Le président proposera en effet "d'organiser des débats citoyens en 2018, avec tous les pays qui le souhaiteront" afin "d'élaborer une feuille de route qui serait soumise aux électeurs lors des européennes de 2019", selon Libération. Un projet également soutenu par le président du Parlement européen et par la Commission européenne : ainsi, "l'équipe de Jean-Claude Juncker a des relations avec les députés français pour étudier la faisabilité de tenir des débats démocratiques sur l'UE dans tous les pays membres", explique la députée LREM Sabine Thillaye, citée par Politico.

Mauvais timing

Toutefois, les ambitions européennes du président pourraient être une "victime collatérale" des résultats des élections allemandes [Slate]. C'est en effet "en plein brouillard politique" que celui-ci va prononcer son discours, selon Libération. D'ailleurs, poursuit le quotidien, "à l’Elysée, on se garde bien, officiellement, de commenter le résultat du scrutin allemand et ses conséquences potentiellement embarrassantes".

Le président français a en effet choisi d'attendre deux jours après les élections allemandes pour présenter son projet, mais "ce qui semblait être un timing judicieux […] a maintenant l'air moins prometteur, tandis que la chancelière allemande est susceptible de former une coalition avec les sceptiques du FDP" [Politico] et les Verts, un processus qui durera par ailleurs plusieurs mois. Ainsi, même si Angela Merkel "avait accepté du bout des lèvres les idées d’Emmanuel Macron pour renforcer la zone euro (…) l’Allemagne ne sera pas en mesure de répondre au président français", selon Daniel Vernet dans Slate.
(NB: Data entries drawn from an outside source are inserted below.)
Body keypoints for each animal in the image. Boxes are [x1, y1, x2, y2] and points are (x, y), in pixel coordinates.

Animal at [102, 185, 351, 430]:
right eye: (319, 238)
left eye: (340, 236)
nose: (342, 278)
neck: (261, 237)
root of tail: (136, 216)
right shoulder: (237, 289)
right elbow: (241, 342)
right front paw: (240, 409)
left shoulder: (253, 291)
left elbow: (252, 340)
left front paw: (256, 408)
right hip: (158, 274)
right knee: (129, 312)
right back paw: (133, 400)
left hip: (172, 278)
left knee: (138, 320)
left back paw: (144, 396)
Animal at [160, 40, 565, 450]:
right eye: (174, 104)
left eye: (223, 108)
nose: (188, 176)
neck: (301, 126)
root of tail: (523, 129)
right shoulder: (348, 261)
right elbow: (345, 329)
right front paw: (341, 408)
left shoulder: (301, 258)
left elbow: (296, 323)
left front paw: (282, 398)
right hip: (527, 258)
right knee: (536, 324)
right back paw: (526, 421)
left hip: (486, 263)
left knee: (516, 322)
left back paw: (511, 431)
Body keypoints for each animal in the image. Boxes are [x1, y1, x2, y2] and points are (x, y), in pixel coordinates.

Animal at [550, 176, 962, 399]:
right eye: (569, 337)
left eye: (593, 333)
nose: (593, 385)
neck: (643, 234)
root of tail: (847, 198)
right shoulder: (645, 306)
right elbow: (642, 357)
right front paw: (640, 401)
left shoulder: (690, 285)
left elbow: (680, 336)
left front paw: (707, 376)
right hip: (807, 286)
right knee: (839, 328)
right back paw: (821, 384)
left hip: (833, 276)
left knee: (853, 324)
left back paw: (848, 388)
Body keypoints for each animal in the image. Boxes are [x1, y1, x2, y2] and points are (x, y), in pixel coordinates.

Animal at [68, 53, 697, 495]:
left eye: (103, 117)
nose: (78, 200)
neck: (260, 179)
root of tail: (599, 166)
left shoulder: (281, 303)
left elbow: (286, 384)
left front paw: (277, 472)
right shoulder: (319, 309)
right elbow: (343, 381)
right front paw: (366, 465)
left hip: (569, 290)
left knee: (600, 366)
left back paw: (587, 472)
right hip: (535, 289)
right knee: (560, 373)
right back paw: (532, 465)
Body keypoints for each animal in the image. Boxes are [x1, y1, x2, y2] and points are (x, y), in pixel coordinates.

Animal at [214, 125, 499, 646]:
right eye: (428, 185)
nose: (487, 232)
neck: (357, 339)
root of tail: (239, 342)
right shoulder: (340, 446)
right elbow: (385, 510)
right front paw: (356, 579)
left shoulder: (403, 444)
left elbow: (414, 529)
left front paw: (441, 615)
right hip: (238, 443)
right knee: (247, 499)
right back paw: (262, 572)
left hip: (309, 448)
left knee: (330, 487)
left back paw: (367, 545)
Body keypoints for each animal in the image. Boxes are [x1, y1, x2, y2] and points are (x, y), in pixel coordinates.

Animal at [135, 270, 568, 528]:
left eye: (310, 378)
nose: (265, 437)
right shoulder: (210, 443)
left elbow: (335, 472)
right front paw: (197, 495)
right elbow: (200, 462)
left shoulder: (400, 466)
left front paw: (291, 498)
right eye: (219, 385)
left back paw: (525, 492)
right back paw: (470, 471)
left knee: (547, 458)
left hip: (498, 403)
Angela Merkel n'aura donc pas "les mains libres pour mener une politique européenne plus dynamique, moins crispée sur le respect des critères de convergence budgétaire" [Slate]. En effet, les libéraux-démocrates menés par Christian Lindner, qui a qualifié la proposition sur le budget de la zone euro de "ligne rouge", ne souhaitent pas que l'argent "atterri[sse] en France pour les dépenses publiques ou en Italie pour réparer les erreurs de Berlusconi" [Libération]. Bref, il s'agit selon ces derniers de ne pas "faire payer aux Allemands le laxisme des partenaires" [Slate].

Des libéraux eurosceptiques ?

Des propos qui sont venus animer une campagne "très euroréaliste pour ne pas dire eurosceptique" [Slate], alors que "le FDP a été longtemps le parti pro-européen par excellence" [Slate]. Ministre des Affaires étrangères d'Helmut Schmidt et ancien membre du FDP, Hans-Dietrich Genscher déclarait souvent que "l’Allemagne n’a d’autre intérêt national que l’intérêt européen", rappelle Slate, même si "c'était il y a 25 ans", complète Libération.

Cependant, "dans l’entourage du chef de l’Etat [français], on ne veut pas croire à un virage eurosceptique du FDP", rapporte le quotidien. Et le chroniqueur Daniel Vernet reste optimiste : "Les Verts ont de bons arguments en faveur de l’Europe" car "les grands problèmes auxquels l’Allemagne est confrontée […] ne peuvent être résolus qu’au niveau communautaire." Enfin, il rappelle qu'Angela Merkel n'est "pas concentrée sur sa réélection" et devrait donc "se sentir libre de prendre des initiatives audacieuses".